Dataset entries:

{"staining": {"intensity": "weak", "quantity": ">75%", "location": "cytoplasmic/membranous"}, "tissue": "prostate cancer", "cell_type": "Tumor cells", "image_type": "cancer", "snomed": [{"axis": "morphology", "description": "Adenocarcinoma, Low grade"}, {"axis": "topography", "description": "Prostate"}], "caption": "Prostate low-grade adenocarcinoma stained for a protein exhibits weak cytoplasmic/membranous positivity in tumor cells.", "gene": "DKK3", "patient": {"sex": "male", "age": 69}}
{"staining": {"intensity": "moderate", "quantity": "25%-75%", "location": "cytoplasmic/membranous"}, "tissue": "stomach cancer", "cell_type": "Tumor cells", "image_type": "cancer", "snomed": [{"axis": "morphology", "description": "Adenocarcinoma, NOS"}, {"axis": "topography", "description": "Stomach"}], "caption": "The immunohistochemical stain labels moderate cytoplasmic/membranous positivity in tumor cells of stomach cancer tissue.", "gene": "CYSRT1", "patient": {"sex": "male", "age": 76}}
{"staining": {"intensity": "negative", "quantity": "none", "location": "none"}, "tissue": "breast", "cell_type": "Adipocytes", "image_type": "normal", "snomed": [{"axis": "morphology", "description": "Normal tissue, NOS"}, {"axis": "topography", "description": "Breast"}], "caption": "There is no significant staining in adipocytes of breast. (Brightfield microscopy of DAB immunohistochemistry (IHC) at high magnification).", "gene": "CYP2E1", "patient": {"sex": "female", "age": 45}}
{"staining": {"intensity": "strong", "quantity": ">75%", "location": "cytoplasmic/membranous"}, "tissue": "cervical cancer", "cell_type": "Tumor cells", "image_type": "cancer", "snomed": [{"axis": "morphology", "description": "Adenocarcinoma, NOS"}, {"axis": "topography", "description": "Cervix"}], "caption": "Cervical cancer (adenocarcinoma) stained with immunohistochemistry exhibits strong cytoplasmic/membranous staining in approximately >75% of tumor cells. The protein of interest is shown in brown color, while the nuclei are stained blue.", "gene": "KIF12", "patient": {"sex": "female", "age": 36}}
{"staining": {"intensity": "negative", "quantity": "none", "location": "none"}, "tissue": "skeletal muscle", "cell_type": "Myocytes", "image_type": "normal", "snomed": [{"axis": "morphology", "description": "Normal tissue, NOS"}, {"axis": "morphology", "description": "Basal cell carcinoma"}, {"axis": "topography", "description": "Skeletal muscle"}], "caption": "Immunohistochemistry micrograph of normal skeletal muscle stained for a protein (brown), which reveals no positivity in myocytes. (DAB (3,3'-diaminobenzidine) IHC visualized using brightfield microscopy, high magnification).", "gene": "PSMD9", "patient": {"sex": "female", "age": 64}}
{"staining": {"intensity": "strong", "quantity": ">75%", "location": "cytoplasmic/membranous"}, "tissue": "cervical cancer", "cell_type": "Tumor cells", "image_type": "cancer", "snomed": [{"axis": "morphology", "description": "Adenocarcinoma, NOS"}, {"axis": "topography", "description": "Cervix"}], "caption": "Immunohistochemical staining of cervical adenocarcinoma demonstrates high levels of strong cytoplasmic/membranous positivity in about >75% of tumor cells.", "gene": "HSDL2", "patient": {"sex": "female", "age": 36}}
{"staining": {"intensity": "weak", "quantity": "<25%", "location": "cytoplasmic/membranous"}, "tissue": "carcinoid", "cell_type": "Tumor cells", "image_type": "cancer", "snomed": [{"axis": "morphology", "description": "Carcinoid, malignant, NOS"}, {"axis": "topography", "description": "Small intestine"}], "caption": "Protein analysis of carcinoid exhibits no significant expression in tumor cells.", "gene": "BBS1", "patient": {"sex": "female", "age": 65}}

• THE TASK:
Restate every line of the data above exactly as it was written.

• WRITTEN SOLUTION:
{"staining": {"intensity": "weak", "quantity": ">75%", "location": "cytoplasmic/membranous"}, "tissue": "prostate cancer", "cell_type": "Tumor cells", "image_type": "cancer", "snomed": [{"axis": "morphology", "description": "Adenocarcinoma, Low grade"}, {"axis": "topography", "description": "Prostate"}], "caption": "Prostate low-grade adenocarcinoma stained for a protein exhibits weak cytoplasmic/membranous positivity in tumor cells.", "gene": "DKK3", "patient": {"sex": "male", "age": 69}}
{"staining": {"intensity": "moderate", "quantity": "25%-75%", "location": "cytoplasmic/membranous"}, "tissue": "stomach cancer", "cell_type": "Tumor cells", "image_type": "cancer", "snomed": [{"axis": "morphology", "description": "Adenocarcinoma, NOS"}, {"axis": "topography", "description": "Stomach"}], "caption": "The immunohistochemical stain labels moderate cytoplasmic/membranous positivity in tumor cells of stomach cancer tissue.", "gene": "CYSRT1", "patient": {"sex": "male", "age": 76}}
{"staining": {"intensity": "negative", "quantity": "none", "location": "none"}, "tissue": "breast", "cell_type": "Adipocytes", "image_type": "normal", "snomed": [{"axis": "morphology", "description": "Normal tissue, NOS"}, {"axis": "topography", "description": "Breast"}], "caption": "There is no significant staining in adipocytes of breast. (Brightfield microscopy of DAB immunohistochemistry (IHC) at high magnification).", "gene": "CYP2E1", "patient": {"sex": "female", "age": 45}}
{"staining": {"intensity": "strong", "quantity": ">75%", "location": "cytoplasmic/membranous"}, "tissue": "cervical cancer", "cell_type": "Tumor cells", "image_type": "cancer", "snomed": [{"axis": "morphology", "description": "Adenocarcinoma, NOS"}, {"axis": "topography", "description": "Cervix"}], "caption": "Cervical cancer (adenocarcinoma) stained with immunohistochemistry exhibits strong cytoplasmic/membranous staining in approximately >75% of tumor cells. The protein of interest is shown in brown color, while the nuclei are stained blue.", "gene": "KIF12", "patient": {"sex": "female", "age": 36}}
{"staining": {"intensity": "negative", "quantity": "none", "location": "none"}, "tissue": "skeletal muscle", "cell_type": "Myocytes", "image_type": "normal", "snomed": [{"axis": "morphology", "description": "Normal tissue, NOS"}, {"axis": "morphology", "description": "Basal cell carcinoma"}, {"axis": "topography", "description": "Skeletal muscle"}], "caption": "Immunohistochemistry micrograph of normal skeletal muscle stained for a protein (brown), which reveals no positivity in myocytes. (DAB (3,3'-diaminobenzidine) IHC visualized using brightfield microscopy, high magnification).", "gene": "PSMD9", "patient": {"sex": "female", "age": 64}}
{"staining": {"intensity": "strong", "quantity": ">75%", "location": "cytoplasmic/membranous"}, "tissue": "cervical cancer", "cell_type": "Tumor cells", "image_type": "cancer", "snomed": [{"axis": "morphology", "description": "Adenocarcinoma, NOS"}, {"axis": "topography", "description": "Cervix"}], "caption": "Immunohistochemical staining of cervical adenocarcinoma demonstrates high levels of strong cytoplasmic/membranous positivity in about >75% of tumor cells.", "gene": "HSDL2", "patient": {"sex": "female", "age": 36}}
{"staining": {"intensity": "weak", "quantity": "<25%", "location": "cytoplasmic/membranous"}, "tissue": "carcinoid", "cell_type": "Tumor cells", "image_type": "cancer", "snomed": [{"axis": "morphology", "description": "Carcinoid, malignant, NOS"}, {"axis": "topography", "description": "Small intestine"}], "caption": "Protein analysis of carcinoid exhibits no significant expression in tumor cells.", "gene": "BBS1", "patient": {"sex": "female", "age": 65}}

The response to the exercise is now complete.